Without any ado and ahead of the other books I previously acquired, I included Multiple Choice in my Latin American literature reading month. It was with this book that I concluded the aforementioned reading journey, before pivoting to a more familiar reading ground in Japanese literature. Indulging in Multiple Choice was akin to diving into uncharted waters. Both the book and the author were foreign to me. One facet that went in favor of the book was its thinness; this is the type of book you can read in a day. And as the old adage goes, one has to take a leap of faith. Also, the higher the risk, the higher the return.

“After so many study guides, so many oractice and proficiency and achievement tests, it would have been impossible for us not to learn something, but we forgot everying almost right away and, I’m afraid, for good! The thing that we did learn, and to perfection – the thing we would remember for the rest of our lives – was to cheat on tests.”

~ Alejandro Zambra, Multiple Choice

From the onset, what stood out for me was the book’s unusual structure. Rather than a straightforward narrative, Zambra provided his readers with literally a standardized test, an echo of the book’s title. In the Notes on the Text, it was explained that the book adapted the structure of the Chilean Academic Aptitude Test. It is an annual test taken every December from 1967 to 2003 in order to apply to Chilean universities. More particularly, the book’s structure was derived from the Verbal Aptitude Test of 1993, the same examination that the author took part in. While the examination has been renamed to Unversity Selection Exam, the test’s structure still remains the same.

For literary purists, Multiple Choice can be disconcerting and can be quite a challenge. It requires one to step out of one’s comfort zone. At the start, the book comes across as gimmicky. The test was divided into five distinct parts, with the first part a multiple-choice question on Excluded Term. It was succeeded by Sentence Order, Sentence Completion, Sentence Elimination, and Reading Comprehension. It was pretty much the standard examination several of us have taken part in. I myself recall taking a similar test nearly 15 years ago. However, this national test was not for college entrance admissions; each university conducts its separate test. The test we had was to determine a career we might, should, or must take because, as per the result of this test, it is the career we would excel in.

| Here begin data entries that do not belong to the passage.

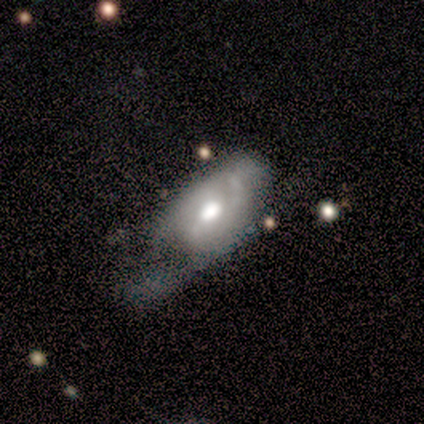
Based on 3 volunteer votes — This appears to be a smooth galaxy with no disk features (100%) that is in between round and cigar-shaped (67%). Merging: none (67%).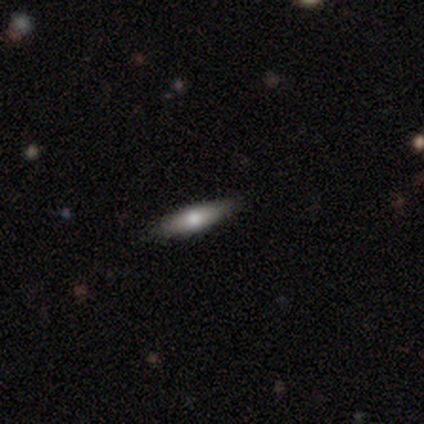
Smooth or featured?
  - featured or disk: 60% *
  - smooth: 40%
  - star or artifact: 0%
Edge-on disk?
  - yes: 100% *
  - no: 0%
Edge-on bulge?
  - rounded: 100% *
  - boxy: 0%
  - none: 0%
Merging?
  - none: 100% *
  - minor disturbance: 0%
  - major disturbance: 0%
  - merger: 0%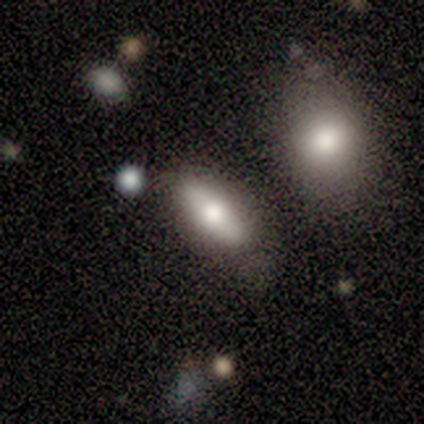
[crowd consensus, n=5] Q: Smooth or featured?
A: smooth (80%); runner-up: featured or disk (20%)
Q: How rounded?
A: in between (75%); runner-up: cigar-shaped (25%)
Q: Merging?
A: none (80%); runner-up: merger (20%)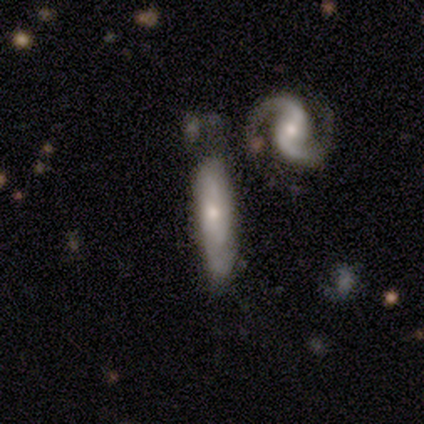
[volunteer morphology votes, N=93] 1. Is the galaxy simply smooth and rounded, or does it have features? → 69% featured or disk, 24% smooth, 8% star or artifact.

But, of course, this is literature we are talking about and forthrightness is not one of its merits. Several of the questions set forth in the story, if you can call that, don’t have a conclusive answer. I did try answering the questions before I realized that it was futile. Soon enough, what was once seemingly arbitrary started to make sense. Zambra’s message started to take a firmer shape the more I immersed myself in the test questions. The book’s arbitrariness made it an interactive experience. It was slowly becoming clear that every facet of the book, from the choice of test questions to the unconventional structure itself, was deliberate.

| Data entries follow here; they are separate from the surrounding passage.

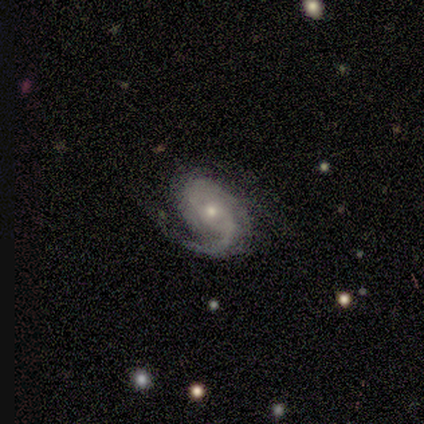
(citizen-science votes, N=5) This appears to be a featured or disk galaxy (80%) with no bar (100%), 2 (50%, tied with can't tell) tight (75%) spiral arms (100%) and a small central bulge (100%). Merging: minor disturbance (60%).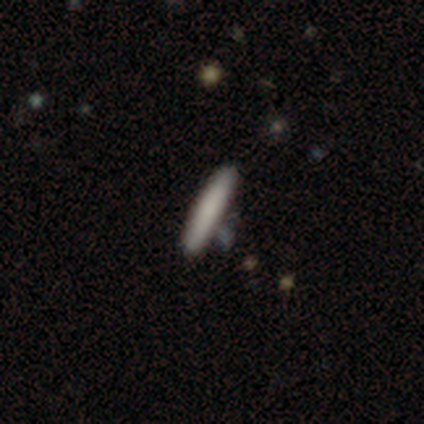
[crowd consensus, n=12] A smooth galaxy with no disk features (92%) that is cigar-shaped (91%).

Vote fractions:
- Smooth or featured? smooth: 92% / star or artifact: 8% / featured or disk: 0%
- How rounded? cigar-shaped: 91% / in between: 9% / round: 0%
- Merging? none: 82% / minor disturbance: 9% / merger: 9% / major disturbance: 0%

The test was a device used by Zambra to underline messages-cum-commentaries on several seminal and timely subjects. The most palpable of these messages challenged the current state of education. In this aspect, the book resonated on a universal scale. Zambra’s unflinching examination of the education system takes the readers to the core of the concern. It cannot be denied that the quality of education has been dwindling, a growing concern of nearly every nation. The educational system has been placing students into boxes. Critical thinking and thinking out of the box were essentially abandoned for a system that adheres to the “books”: “You’ll do well on the test, very well, don’t worry – you weren’t educated, you were trained.” Academic performance and excellence are gauged through one’s ability to memorize. We also see a system that has allowed cheating. Cheating, Zambra wrote, has become a norm:

“I think that, thanks to our cheating, we were able to let go of some of our individualism and become a community. It’s sad to put it this way, but cheating gave us a sense of solidarity. Every once in a while we suffered from guilt, from the feeling that we were frauds – especially when we looked ahead to the future – but in the end our indolence and defiance prevailed.”

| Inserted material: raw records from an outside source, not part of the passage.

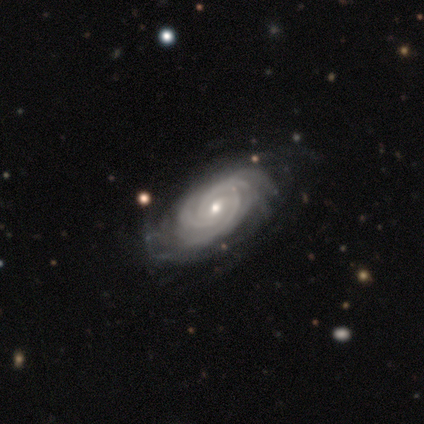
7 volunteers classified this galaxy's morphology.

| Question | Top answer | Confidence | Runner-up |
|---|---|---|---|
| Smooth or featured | featured or disk | 100% | — |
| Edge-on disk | no | 86% | yes (14%) |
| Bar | no | 100% | — |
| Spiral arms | yes | 100% | — |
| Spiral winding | tight | 83% | medium (17%) |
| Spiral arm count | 3 | 33% | 2 (17%) |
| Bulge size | moderate | 50% | tied: small (50%) |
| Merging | none | 57% | minor disturbance (43%) |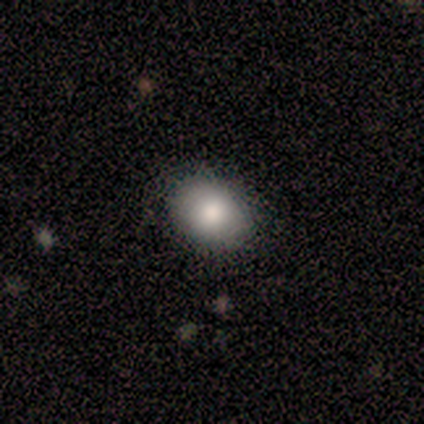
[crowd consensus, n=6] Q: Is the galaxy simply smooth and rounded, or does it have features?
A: smooth — 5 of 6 (83%).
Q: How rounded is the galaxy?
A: in between — 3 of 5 (60%).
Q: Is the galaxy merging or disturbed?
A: none — 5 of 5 (100%).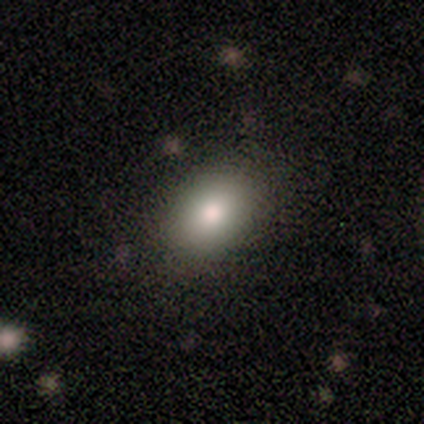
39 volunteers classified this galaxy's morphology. Smooth or featured? 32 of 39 (82%) said smooth. How rounded? 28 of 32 (88%) said in between. Merging? 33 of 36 (92%) said none.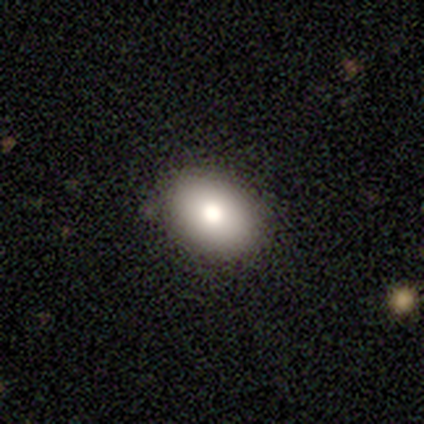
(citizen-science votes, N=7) smooth_or_featured: smooth (p=0.86) [alt: featured or disk p=0.14]
how_rounded: in between (p=0.67) [alt: round p=0.33]
merging: none (p=1.00)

~ Alejandro Zambra, Multiple Choice

The book, however, was more than just a commentary on the education system. History was another integral element of the book. It particularly zoomed in on the regime of Chile’s infamous General Augusto Pinochet (1973-1990). A generalization has struck me. Writers of a certain demographic often write about a common subject, may it be an event or an individual. For instance, Rafael Trujillo is a common presence in the works of Dominican writers. The Second World War is also a recurring theme among contemporary German writers. The case is similar for Chilean writers, at least those whose works I have read so far. They inevitably touch base with Pinochet and his atrocities. This is understandable in Zambra’s case as he bore witness to the era; he was born and grew up during Pinochet’s nearly two decades reign of horror.

The references to the regime were most explicit in the Sentence Elimination section of the test. One question talked about the imposition of a curfew in the nation’s capital, Santiago. Another question subtly underlined how the rich were barely touched by the atrocities of Pinochet’s regime: “Chile is a beautiful country. People are always complaining about the lack of freedom and the dictatorship and all that, but they don’t realize that Chile is a beautiful country.” There was also one question addressed to the son of Manuel Contreras, the former head of the National Intelligence Directorate (DINA), Chile’s secret police under Pinochet’s regime. He was also one of the faces of Pinochet’s violent regimes: How does it feel to be the son of one of the biggest criminals in Chilean history? What do you feel when you think about your father, sentenced to more than three hundred years in jail? Can you sense the hate of the families your father destroyed?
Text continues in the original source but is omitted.